→ **Work instructions**
1 – Translate this sentence from the article on body fat and heart disease risk into Spanish: "The reason leg fat might be protective is not well understood."
2 – From the article on body fat and heart disease risk, reproduce the passage between "Basically those who" and "from heart disease.", inclusive.

KUALA LUMPUR, July 3 — The risk of stroke or heart disease was found to be highest for women with more belly fat and less hip and thigh fat.
A study has argued that despite those participating in the sudy being technically of healthy weight, it was found that the distribution of fat mattered when considering the risk of cardiovascular disease.
Basically those who were “apple-shaped” should try to lose more belly fat and become “pear-shaped”.
For 18 years, researchers followed a cohort of 2,600 women who were a healthy weight, defined as those with a body mass index (BMI) of between 18 and 25.
The Women’s Health Initiative began in the 1990s, and had regular checkups to check muscle, bone density and fat.
The study’s findings implies that carrying more fat on the legs compared with the stomach protects postmenopausal women from heart disease.
Those with more fat distributed around the abdominen, had three times more risk of cardiovascular disease compared to those with more fat around the hips and thighs.
The reason leg fat might be protective is not well understood.
Prof Qibin Qi of the Albert Einstein College of Medicine in the US, who led this study, said to the BBC, “Our study participants were all women with normal weight. So this message is very important: even for women with a healthy body weight, ‘apple shape’ or ‘pear shape’ still matters.”
He also said that previous research tended to focus on those who were overweight or obese.

(Records from data collection)
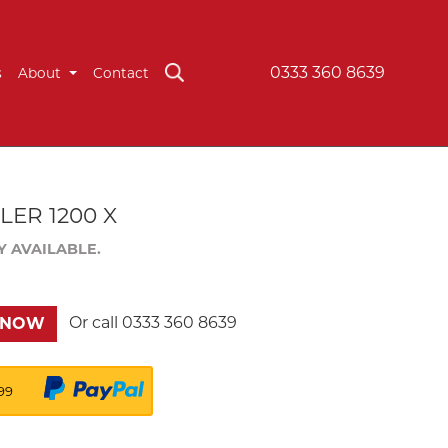
0333 360 8639
s
About
Contact
ER 1200 X
Y AVAILABLE.
Or call
0333 360 8639
 NOW
99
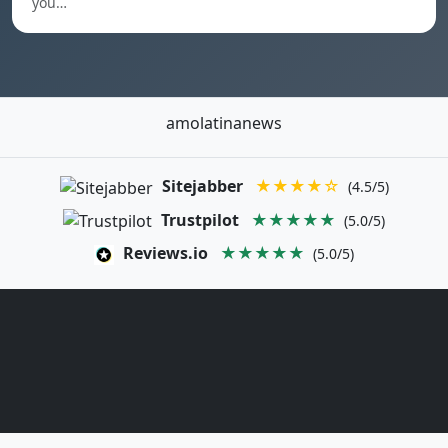
you…
amolatinanews
Sitejabber
★★★★☆
(4.5/5)
Trustpilot
★★★★★
(5.0/5)
Reviews.io
★★★★★
(5.0/5)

→ **Answers to the exercises**
1 – No se entiende bien la razón por la que la grasa de las piernas podría ser protectora.

2 –
Basically those who were “apple-shaped” should try to lose more belly fat and become “pear-shaped”.
For 18 years, researchers followed a cohort of 2,600 women who were a healthy weight, defined as those with a body mass index (BMI) of between 18 and 25.
The Women’s Health Initiative began in the 1990s, and had regular checkups to check muscle, bone density and fat.
The study’s findings implies that carrying more fat on the legs compared with the stomach protects postmenopausal women from heart disease.